◆ Assigned task
Transcribe the full listing below exactly.

◆ Data in this exercise

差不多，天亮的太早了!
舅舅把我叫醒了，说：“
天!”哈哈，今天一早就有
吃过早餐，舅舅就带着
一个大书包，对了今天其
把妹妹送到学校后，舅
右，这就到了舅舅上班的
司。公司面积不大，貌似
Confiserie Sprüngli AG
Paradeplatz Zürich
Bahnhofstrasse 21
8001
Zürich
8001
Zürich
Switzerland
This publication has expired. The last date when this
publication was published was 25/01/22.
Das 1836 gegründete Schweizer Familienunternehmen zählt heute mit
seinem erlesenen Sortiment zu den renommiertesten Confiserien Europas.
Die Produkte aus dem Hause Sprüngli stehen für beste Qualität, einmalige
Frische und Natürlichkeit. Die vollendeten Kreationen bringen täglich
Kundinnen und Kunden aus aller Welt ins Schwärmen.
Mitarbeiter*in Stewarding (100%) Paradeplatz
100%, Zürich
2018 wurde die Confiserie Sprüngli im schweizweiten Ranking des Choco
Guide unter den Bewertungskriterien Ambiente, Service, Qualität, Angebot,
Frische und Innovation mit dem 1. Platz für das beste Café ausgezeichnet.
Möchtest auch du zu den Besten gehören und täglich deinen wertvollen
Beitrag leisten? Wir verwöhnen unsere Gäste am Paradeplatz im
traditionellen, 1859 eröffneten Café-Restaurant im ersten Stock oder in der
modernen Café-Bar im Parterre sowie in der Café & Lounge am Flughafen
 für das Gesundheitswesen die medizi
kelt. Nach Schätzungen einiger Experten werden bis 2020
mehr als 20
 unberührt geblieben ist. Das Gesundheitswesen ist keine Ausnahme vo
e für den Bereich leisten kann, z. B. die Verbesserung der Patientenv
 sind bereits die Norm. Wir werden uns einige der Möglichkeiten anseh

◆ Exercise response
差不多，天亮的太早了!
舅舅把我叫醒了，说：“
天!”哈哈，今天一早就有
吃过早餐，舅舅就带着
一个大书包，对了今天其
把妹妹送到学校后，舅
右，这就到了舅舅上班的
司。公司面积不大，貌似
Confiserie Sprüngli AG
Paradeplatz Zürich
Bahnhofstrasse 21
8001
Zürich
8001
Zürich
Switzerland
This publication has expired. The last date when this
publication was published was 25/01/22.
Das 1836 gegründete Schweizer Familienunternehmen zählt heute mit
seinem erlesenen Sortiment zu den renommiertesten Confiserien Europas.
Die Produkte aus dem Hause Sprüngli stehen für beste Qualität, einmalige
Frische und Natürlichkeit. Die vollendeten Kreationen bringen täglich
Kundinnen und Kunden aus aller Welt ins Schwärmen.
Mitarbeiter*in Stewarding (100%) Paradeplatz
100%, Zürich
2018 wurde die Confiserie Sprüngli im schweizweiten Ranking des Choco
Guide unter den Bewertungskriterien Ambiente, Service, Qualität, Angebot,
Frische und Innovation mit dem 1. Platz für das beste Café ausgezeichnet.
Möchtest auch du zu den Besten gehören und täglich deinen wertvollen
Beitrag leisten? Wir verwöhnen unsere Gäste am Paradeplatz im
traditionellen, 1859 eröffneten Café-Restaurant im ersten Stock oder in der
modernen Café-Bar im Parterre sowie in der Café & Lounge am Flughafen
 für das Gesundheitswesen die medizi
kelt. Nach Schätzungen einiger Experten werden bis 2020
mehr als 20
 unberührt geblieben ist. Das Gesundheitswesen ist keine Ausnahme vo
e für den Bereich leisten kann, z. B. die Verbesserung der Patientenv
 sind bereits die Norm. Wir werden uns einige der Möglichkeiten anseh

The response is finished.